Assignment: Will you output all of the data below exactly, omitting the images?

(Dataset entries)
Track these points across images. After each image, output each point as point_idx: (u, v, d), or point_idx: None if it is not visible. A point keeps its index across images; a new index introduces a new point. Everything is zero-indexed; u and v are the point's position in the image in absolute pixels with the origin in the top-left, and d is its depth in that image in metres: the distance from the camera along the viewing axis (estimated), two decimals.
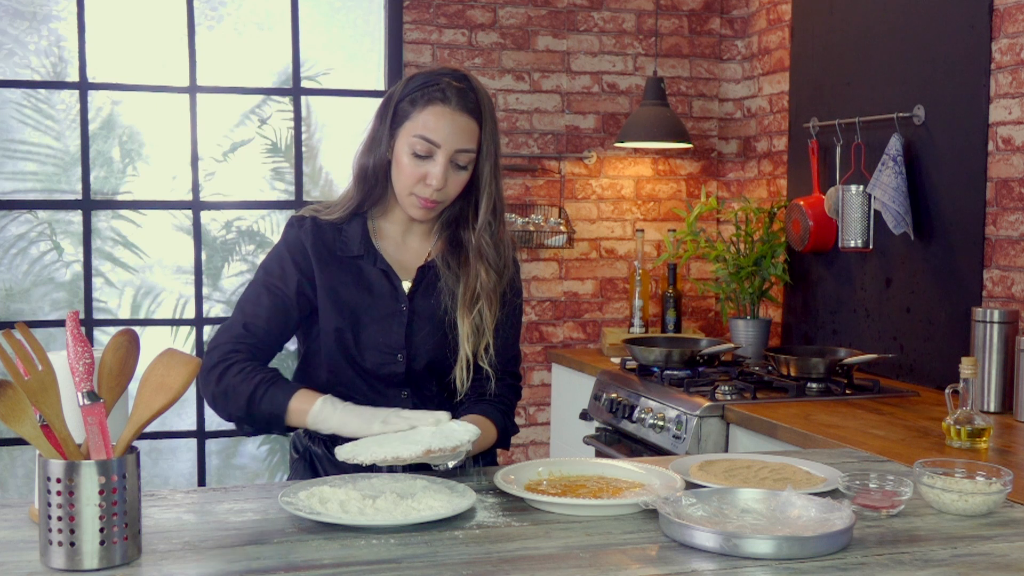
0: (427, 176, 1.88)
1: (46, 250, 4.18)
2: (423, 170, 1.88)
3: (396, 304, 1.95)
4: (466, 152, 1.89)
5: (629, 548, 1.45)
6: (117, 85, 3.95)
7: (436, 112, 1.87)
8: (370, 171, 1.95)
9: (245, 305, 1.95)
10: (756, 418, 2.75)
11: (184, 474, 4.39)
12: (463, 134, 1.88)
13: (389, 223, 2.01)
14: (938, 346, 3.16)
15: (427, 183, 1.88)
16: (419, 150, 1.88)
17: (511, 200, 4.08)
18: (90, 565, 1.32)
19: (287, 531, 1.52)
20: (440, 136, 1.87)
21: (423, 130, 1.87)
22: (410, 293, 1.97)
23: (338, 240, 1.96)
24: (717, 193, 4.31)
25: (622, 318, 4.24)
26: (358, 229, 1.97)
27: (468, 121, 1.89)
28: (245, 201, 4.33)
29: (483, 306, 1.94)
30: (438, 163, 1.87)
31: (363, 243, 1.96)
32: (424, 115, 1.88)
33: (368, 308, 1.95)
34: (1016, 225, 2.89)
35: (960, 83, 3.07)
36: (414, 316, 1.96)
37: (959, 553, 1.46)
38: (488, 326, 1.95)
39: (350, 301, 1.94)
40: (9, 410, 1.32)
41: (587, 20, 4.16)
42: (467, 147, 1.89)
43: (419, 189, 1.90)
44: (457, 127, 1.87)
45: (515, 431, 2.05)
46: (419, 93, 1.89)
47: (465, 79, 1.92)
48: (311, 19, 4.15)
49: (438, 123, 1.87)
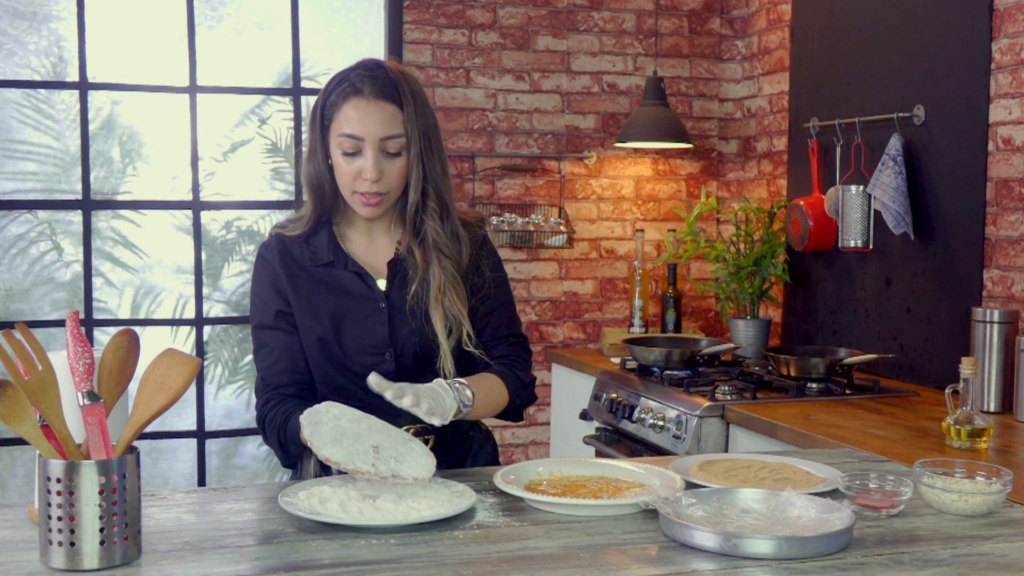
0: (362, 171, 1.88)
1: (46, 250, 4.18)
2: (356, 166, 1.89)
3: (375, 303, 1.95)
4: (393, 138, 1.88)
5: (629, 548, 1.45)
6: (117, 85, 3.95)
7: (353, 106, 1.87)
8: (316, 180, 1.96)
9: (257, 358, 1.98)
10: (756, 418, 2.75)
11: (184, 474, 4.39)
12: (384, 121, 1.87)
13: (353, 228, 2.01)
14: (938, 346, 3.16)
15: (363, 178, 1.89)
16: (347, 148, 1.88)
17: (511, 200, 4.09)
18: (90, 565, 1.32)
19: (287, 531, 1.52)
20: (361, 128, 1.87)
21: (345, 127, 1.88)
22: (386, 290, 1.97)
23: (306, 252, 1.97)
24: (717, 193, 4.31)
25: (622, 318, 4.24)
26: (324, 238, 1.98)
27: (387, 107, 1.88)
28: (245, 201, 4.33)
29: (450, 295, 1.93)
30: (367, 156, 1.87)
31: (332, 250, 1.97)
32: (343, 112, 1.88)
33: (347, 312, 1.95)
34: (1016, 225, 2.89)
35: (960, 83, 3.07)
36: (394, 312, 1.95)
37: (959, 553, 1.46)
38: (461, 313, 1.94)
39: (328, 308, 1.95)
40: (9, 410, 1.32)
41: (587, 20, 4.16)
42: (392, 133, 1.88)
43: (358, 186, 1.90)
44: (376, 116, 1.87)
45: (531, 379, 2.03)
46: (336, 93, 1.90)
47: (379, 67, 1.90)
48: (311, 19, 4.15)
49: (357, 116, 1.87)
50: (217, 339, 4.49)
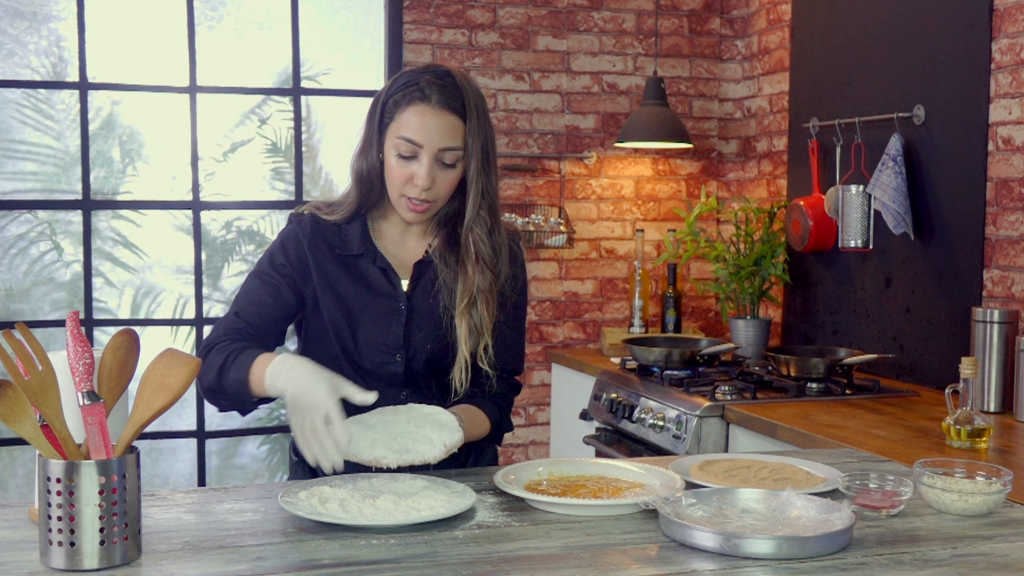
0: (414, 177, 1.87)
1: (46, 250, 4.18)
2: (409, 171, 1.87)
3: (395, 303, 1.95)
4: (451, 150, 1.87)
5: (629, 548, 1.45)
6: (117, 85, 3.95)
7: (417, 111, 1.85)
8: (365, 174, 1.95)
9: (239, 296, 1.95)
10: (756, 418, 2.75)
11: (184, 474, 4.39)
12: (446, 132, 1.86)
13: (388, 224, 2.01)
14: (938, 346, 3.16)
15: (414, 183, 1.87)
16: (403, 151, 1.86)
17: (511, 200, 4.08)
18: (90, 565, 1.32)
19: (287, 531, 1.52)
20: (422, 136, 1.85)
21: (405, 131, 1.86)
22: (408, 291, 1.96)
23: (337, 239, 1.96)
24: (717, 193, 4.31)
25: (622, 318, 4.24)
26: (358, 229, 1.97)
27: (451, 118, 1.86)
28: (245, 201, 4.33)
29: (480, 306, 1.92)
30: (423, 163, 1.86)
31: (363, 242, 1.96)
32: (406, 115, 1.86)
33: (366, 306, 1.94)
34: (1016, 225, 2.89)
35: (960, 83, 3.07)
36: (412, 315, 1.95)
37: (959, 553, 1.46)
38: (486, 327, 1.93)
39: (348, 298, 1.94)
40: (9, 410, 1.32)
41: (587, 20, 4.16)
42: (451, 145, 1.87)
43: (407, 190, 1.89)
44: (439, 125, 1.85)
45: (509, 428, 2.05)
46: (401, 94, 1.88)
47: (448, 75, 1.89)
48: (311, 19, 4.16)
49: (419, 122, 1.85)
50: None
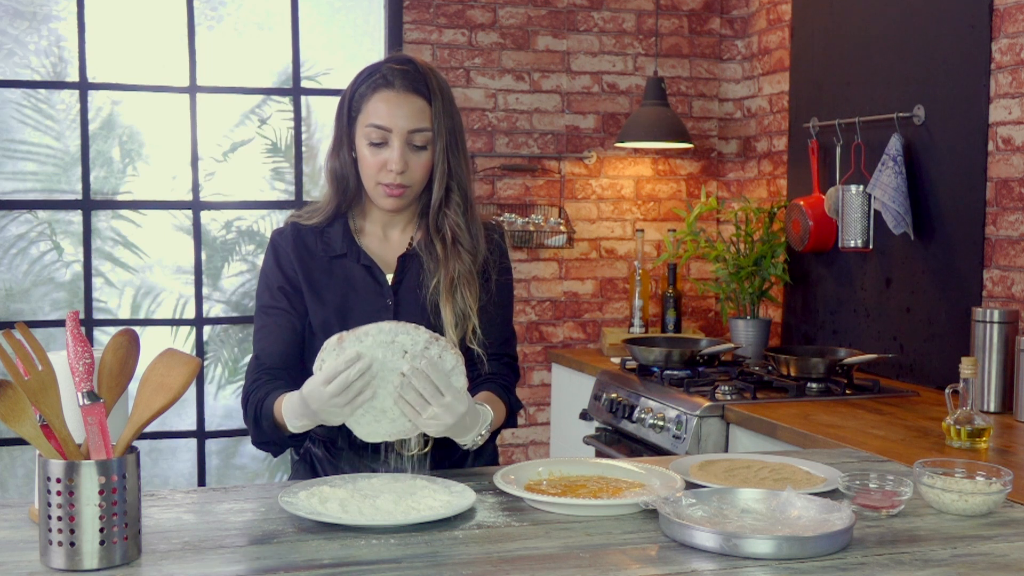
0: (387, 162, 1.91)
1: (46, 250, 4.17)
2: (382, 157, 1.91)
3: (382, 299, 1.96)
4: (420, 131, 1.91)
5: (629, 548, 1.45)
6: (117, 85, 3.95)
7: (383, 98, 1.90)
8: (339, 172, 1.98)
9: (254, 336, 1.99)
10: (756, 418, 2.75)
11: (184, 474, 4.39)
12: (413, 115, 1.90)
13: (369, 221, 2.03)
14: (938, 346, 3.16)
15: (388, 169, 1.91)
16: (374, 138, 1.90)
17: (511, 200, 4.09)
18: (90, 565, 1.32)
19: (287, 531, 1.52)
20: (390, 120, 1.89)
21: (373, 118, 1.90)
22: (394, 286, 1.97)
23: (320, 242, 1.98)
24: (717, 193, 4.31)
25: (622, 318, 4.24)
26: (339, 230, 1.99)
27: (416, 100, 1.91)
28: (245, 201, 4.33)
29: (464, 291, 1.94)
30: (394, 147, 1.90)
31: (345, 242, 1.98)
32: (372, 103, 1.91)
33: (354, 305, 1.95)
34: (1016, 225, 2.89)
35: (960, 83, 3.07)
36: (400, 309, 1.96)
37: (959, 553, 1.46)
38: (472, 309, 1.95)
39: (335, 300, 1.95)
40: (9, 410, 1.32)
41: (587, 20, 4.16)
42: (420, 126, 1.91)
43: (382, 177, 1.92)
44: (405, 108, 1.90)
45: (519, 406, 2.05)
46: (365, 84, 1.93)
47: (410, 62, 1.94)
48: (311, 19, 4.15)
49: (386, 108, 1.90)
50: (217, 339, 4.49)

Exercise result:
Track these points across images. After each image, output each point as point_idx: (u, v, d), or point_idx: None if it is not visible. A point keeps its index across images; a new index introduces a new point. Everything is zero-indexed; u and v are the point's position in the image in absolute pixels with the origin in the top-left, and d is its depth in that image in metres: the distance from the camera along the viewing axis (estimated), two decimals.
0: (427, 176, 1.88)
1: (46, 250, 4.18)
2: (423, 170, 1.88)
3: (396, 304, 1.95)
4: (466, 152, 1.89)
5: (629, 548, 1.45)
6: (117, 85, 3.95)
7: (436, 112, 1.87)
8: (370, 171, 1.95)
9: (245, 305, 1.95)
10: (756, 418, 2.75)
11: (184, 474, 4.39)
12: (463, 134, 1.88)
13: (389, 223, 2.01)
14: (938, 346, 3.16)
15: (427, 183, 1.88)
16: (419, 150, 1.88)
17: (511, 200, 4.08)
18: (90, 565, 1.32)
19: (287, 531, 1.52)
20: (440, 136, 1.87)
21: (423, 130, 1.87)
22: (410, 293, 1.97)
23: (338, 240, 1.96)
24: (717, 193, 4.31)
25: (622, 318, 4.24)
26: (358, 229, 1.97)
27: (468, 121, 1.89)
28: (245, 201, 4.33)
29: (483, 306, 1.94)
30: (438, 163, 1.87)
31: (363, 243, 1.96)
32: (424, 115, 1.88)
33: (368, 308, 1.95)
34: (1016, 225, 2.89)
35: (960, 83, 3.07)
36: (414, 316, 1.96)
37: (959, 553, 1.46)
38: (488, 326, 1.95)
39: (350, 301, 1.94)
40: (9, 410, 1.32)
41: (587, 20, 4.16)
42: (467, 147, 1.89)
43: (419, 189, 1.90)
44: (457, 127, 1.87)
45: (515, 431, 2.05)
46: (419, 93, 1.89)
47: (465, 79, 1.92)
48: (311, 19, 4.15)
49: (438, 123, 1.87)
0: (362, 171, 1.88)
1: (46, 250, 4.18)
2: (356, 166, 1.89)
3: (375, 303, 1.95)
4: (393, 138, 1.88)
5: (629, 548, 1.45)
6: (117, 85, 3.95)
7: (353, 106, 1.87)
8: (316, 180, 1.96)
9: (257, 358, 1.98)
10: (756, 418, 2.75)
11: (184, 474, 4.39)
12: (384, 121, 1.87)
13: (353, 228, 2.01)
14: (938, 346, 3.16)
15: (363, 178, 1.89)
16: (347, 148, 1.88)
17: (511, 200, 4.09)
18: (90, 565, 1.32)
19: (287, 531, 1.52)
20: (361, 128, 1.87)
21: (345, 127, 1.88)
22: (386, 290, 1.97)
23: (306, 252, 1.97)
24: (717, 193, 4.31)
25: (622, 318, 4.24)
26: (324, 238, 1.98)
27: (387, 107, 1.88)
28: (245, 201, 4.33)
29: (450, 295, 1.93)
30: (367, 156, 1.87)
31: (332, 250, 1.97)
32: (343, 112, 1.88)
33: (347, 312, 1.95)
34: (1016, 225, 2.89)
35: (960, 83, 3.07)
36: (394, 312, 1.95)
37: (959, 553, 1.46)
38: (461, 313, 1.94)
39: (328, 308, 1.95)
40: (9, 410, 1.32)
41: (587, 20, 4.16)
42: (392, 133, 1.88)
43: (358, 186, 1.90)
44: (376, 116, 1.87)
45: (531, 379, 2.03)
46: (336, 93, 1.90)
47: (379, 67, 1.90)
48: (311, 19, 4.15)
49: (357, 116, 1.87)
50: (217, 339, 4.49)
0: (414, 177, 1.87)
1: (46, 250, 4.18)
2: (409, 171, 1.87)
3: (395, 303, 1.95)
4: (451, 150, 1.87)
5: (629, 548, 1.45)
6: (117, 85, 3.95)
7: (417, 111, 1.85)
8: (365, 174, 1.95)
9: (239, 296, 1.95)
10: (756, 418, 2.75)
11: (184, 474, 4.39)
12: (446, 132, 1.86)
13: (388, 224, 2.01)
14: (938, 346, 3.16)
15: (414, 183, 1.87)
16: (403, 151, 1.86)
17: (511, 200, 4.08)
18: (90, 565, 1.32)
19: (287, 531, 1.52)
20: (422, 136, 1.85)
21: (405, 131, 1.86)
22: (408, 291, 1.96)
23: (337, 239, 1.96)
24: (717, 193, 4.31)
25: (622, 318, 4.24)
26: (358, 229, 1.97)
27: (451, 118, 1.86)
28: (245, 201, 4.33)
29: (480, 306, 1.92)
30: (423, 163, 1.86)
31: (363, 242, 1.96)
32: (406, 115, 1.86)
33: (366, 306, 1.94)
34: (1016, 225, 2.89)
35: (960, 83, 3.07)
36: (412, 315, 1.95)
37: (959, 553, 1.46)
38: (486, 327, 1.93)
39: (348, 298, 1.94)
40: (9, 410, 1.32)
41: (587, 20, 4.16)
42: (451, 145, 1.87)
43: (407, 190, 1.89)
44: (439, 125, 1.85)
45: (509, 428, 2.05)
46: (401, 94, 1.88)
47: (448, 75, 1.89)
48: (311, 19, 4.16)
49: (419, 122, 1.85)
50: None
0: (387, 162, 1.91)
1: (46, 250, 4.17)
2: (382, 157, 1.91)
3: (382, 299, 1.96)
4: (420, 131, 1.91)
5: (629, 548, 1.45)
6: (117, 85, 3.95)
7: (383, 98, 1.90)
8: (339, 172, 1.98)
9: (254, 336, 1.99)
10: (756, 418, 2.75)
11: (184, 474, 4.39)
12: (413, 115, 1.90)
13: (369, 221, 2.03)
14: (938, 346, 3.16)
15: (388, 169, 1.91)
16: (374, 138, 1.90)
17: (511, 200, 4.09)
18: (90, 565, 1.32)
19: (287, 531, 1.52)
20: (390, 120, 1.89)
21: (373, 118, 1.90)
22: (394, 286, 1.97)
23: (320, 242, 1.98)
24: (717, 193, 4.31)
25: (622, 318, 4.24)
26: (339, 230, 1.99)
27: (416, 100, 1.91)
28: (245, 201, 4.33)
29: (464, 291, 1.94)
30: (394, 147, 1.90)
31: (345, 242, 1.98)
32: (372, 103, 1.91)
33: (354, 305, 1.95)
34: (1016, 225, 2.89)
35: (960, 83, 3.07)
36: (400, 309, 1.96)
37: (959, 553, 1.46)
38: (472, 309, 1.95)
39: (335, 300, 1.95)
40: (9, 410, 1.32)
41: (587, 20, 4.16)
42: (420, 126, 1.91)
43: (382, 177, 1.92)
44: (405, 108, 1.90)
45: (519, 406, 2.05)
46: (365, 84, 1.93)
47: (410, 62, 1.94)
48: (311, 19, 4.15)
49: (386, 108, 1.90)
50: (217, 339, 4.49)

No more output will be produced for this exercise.